Regarding chronic data, two studies are available evaluating the toxicity of the SCAE Methyl Esters to aquatic invertebrates. The study conducted on methyl laurate (CAS 111-82-0, C12 fatty acid chain length) reported toxicity to aquatic life with long lasting effects for Daphnia magna after 21 days, with a NOEC = 0.0814 mg/L (mean measured concentration). Due to the metabolism of fatty acid methyl esters to the corresponding alcohol (methanol) and fatty acids, chronic data from palmitic (C16) acid (CAS 57-10-3) is considered as a valid read-across for the SCAE Methyl ester with longer fatty acid C-chain lengths (> C14). In the long-term study (limit-test) conducted with this substance on Daphnia magna according to OECD 211, no effects in survival or reproduction were observed, resulting in a NOEC ≥ 0.22 mg/L (measured TWA concentration). These results are in line with the toxicity trend observed in the acute aquatic invertebrates tests (high toxicity for C12 (CAS 111-82-0) and no toxicity for long fatty acid C-chain lengths (> C14)). An additional test performed according to OECD 211 is currently ongoing for methyl octanoate (CAS 111-11-5, C8). Once the results of this test become available, the chemical safety assessment according to Annex I of Regulation (EC) No. 1907/2006 will be re-evaluated for this substance based on the outcome of this new study, and the category justification will be updated as soon as possible.

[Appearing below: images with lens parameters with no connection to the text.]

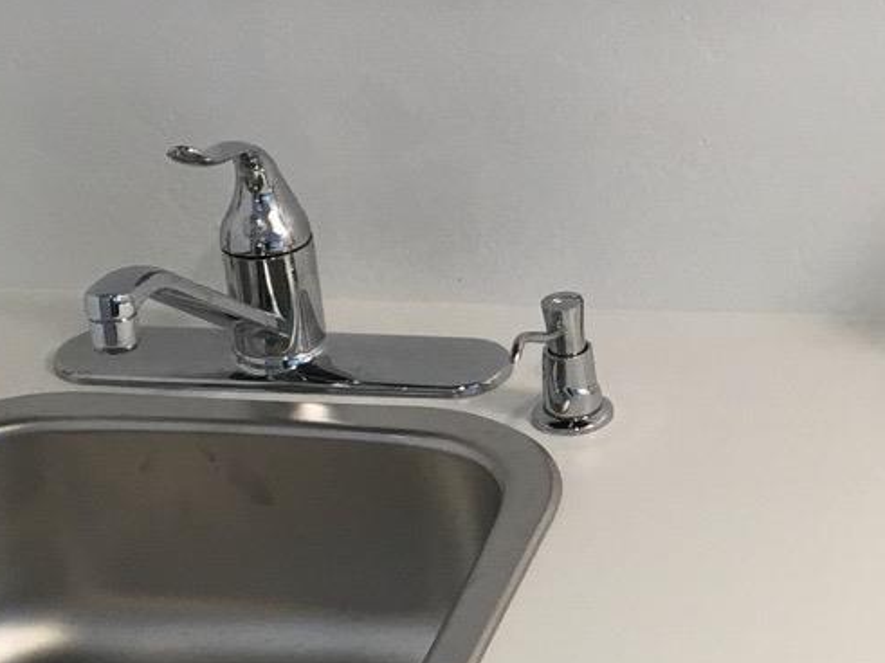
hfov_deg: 15.7
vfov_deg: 12.2
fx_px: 3093
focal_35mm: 121
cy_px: 337
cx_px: 1044
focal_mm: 4.15
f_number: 2.2
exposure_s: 1/40
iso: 32
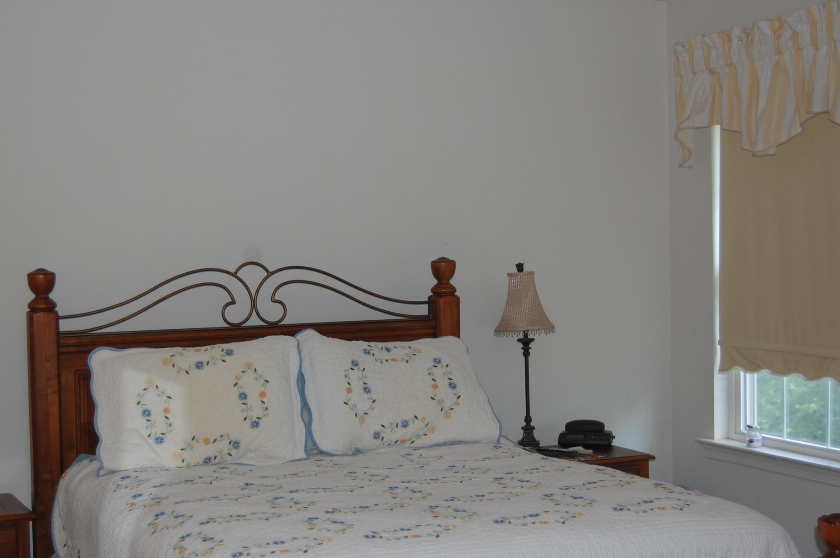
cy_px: 296
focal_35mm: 59
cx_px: 360
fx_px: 1375
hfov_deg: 33.9
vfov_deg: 22.9
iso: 400
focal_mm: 34
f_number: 4.5
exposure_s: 1/60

Due to the availability of chronic NOEC values for the most sensitive species within the category (aquatic invertebrates and algae), long-term toxicity data on fish species is not deemed necessary for further assessment.

Due to the ready biodegradability of the SCAE Methyl esters, no toxicity could be expected for microorganisms and the inhibition of the biodegradation activity of activated sludge is not anticipated. One study (OECD 209) evaluating the toxicity of methyl laurate (CAS 111-82-0) to aquatic microorganisms is available (Fiebig, 2013), in which no inhibiting effects of the substance to microorganisms activity were reported, leading to a NOEC (3 h) ≥ 1000 mg/L (nominal concentration). Considering that methyl laurate exhibits the highest toxic potential to aquatic organisms, its lack of toxicity in the OECD 209 and the ready biodegradation studies, give a good indication of the expected lack of toxicity of the SCAE Me category members to activated sludge microorganisms.

A detailed reference list is provided in the technical dossier (IUCLID, section 13) and within CSR.